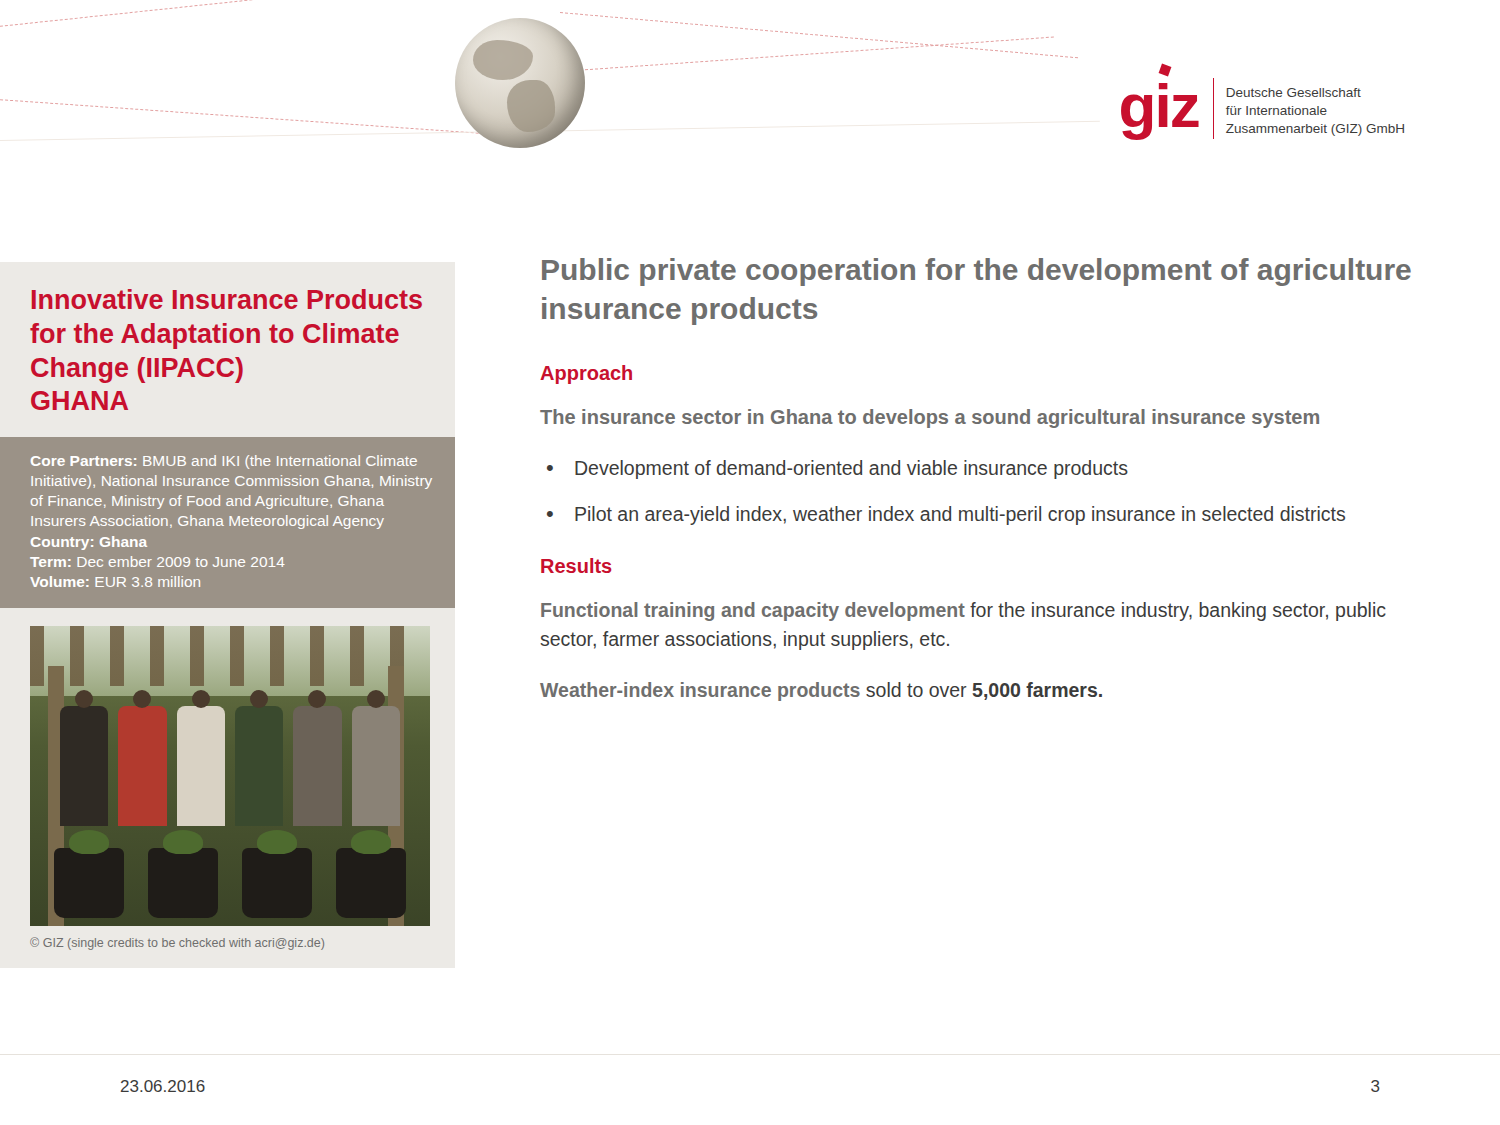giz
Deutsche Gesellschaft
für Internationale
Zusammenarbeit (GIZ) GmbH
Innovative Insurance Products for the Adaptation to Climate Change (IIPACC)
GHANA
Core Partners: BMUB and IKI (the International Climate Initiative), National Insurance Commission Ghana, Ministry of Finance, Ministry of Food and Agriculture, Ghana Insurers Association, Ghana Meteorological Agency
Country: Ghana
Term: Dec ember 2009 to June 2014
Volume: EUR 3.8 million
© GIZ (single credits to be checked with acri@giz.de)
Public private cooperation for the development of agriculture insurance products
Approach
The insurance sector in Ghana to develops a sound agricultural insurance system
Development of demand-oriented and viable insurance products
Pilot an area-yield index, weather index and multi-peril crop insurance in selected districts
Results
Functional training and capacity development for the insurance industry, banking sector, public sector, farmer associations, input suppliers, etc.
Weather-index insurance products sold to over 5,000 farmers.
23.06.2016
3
━━━
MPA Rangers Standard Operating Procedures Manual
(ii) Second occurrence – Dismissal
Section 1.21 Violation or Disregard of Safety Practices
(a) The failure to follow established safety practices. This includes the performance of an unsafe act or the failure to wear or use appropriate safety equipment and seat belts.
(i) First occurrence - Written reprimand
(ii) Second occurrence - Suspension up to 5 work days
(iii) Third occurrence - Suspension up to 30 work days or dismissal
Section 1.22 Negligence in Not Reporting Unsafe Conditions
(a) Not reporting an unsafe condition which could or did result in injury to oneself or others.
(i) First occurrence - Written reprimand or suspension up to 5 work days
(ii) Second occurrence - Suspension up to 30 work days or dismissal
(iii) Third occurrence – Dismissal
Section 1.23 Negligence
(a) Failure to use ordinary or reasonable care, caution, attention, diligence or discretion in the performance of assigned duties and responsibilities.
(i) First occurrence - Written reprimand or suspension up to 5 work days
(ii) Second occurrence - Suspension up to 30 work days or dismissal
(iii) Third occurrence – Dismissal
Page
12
━━━
#### [Exercise objective]
Copy all lines from the material above that hold the word "Climate".

#### [Output for this exercise]
Innovative Insurance Products for the Adaptation to Climate Change (IIPACC)
Core Partners: BMUB and IKI (the International Climate Initiative), National Insurance Commission Ghana, Ministry of Finance, Ministry of Food and Agriculture, Ghana Insurers Association, Ghana Meteorological Agency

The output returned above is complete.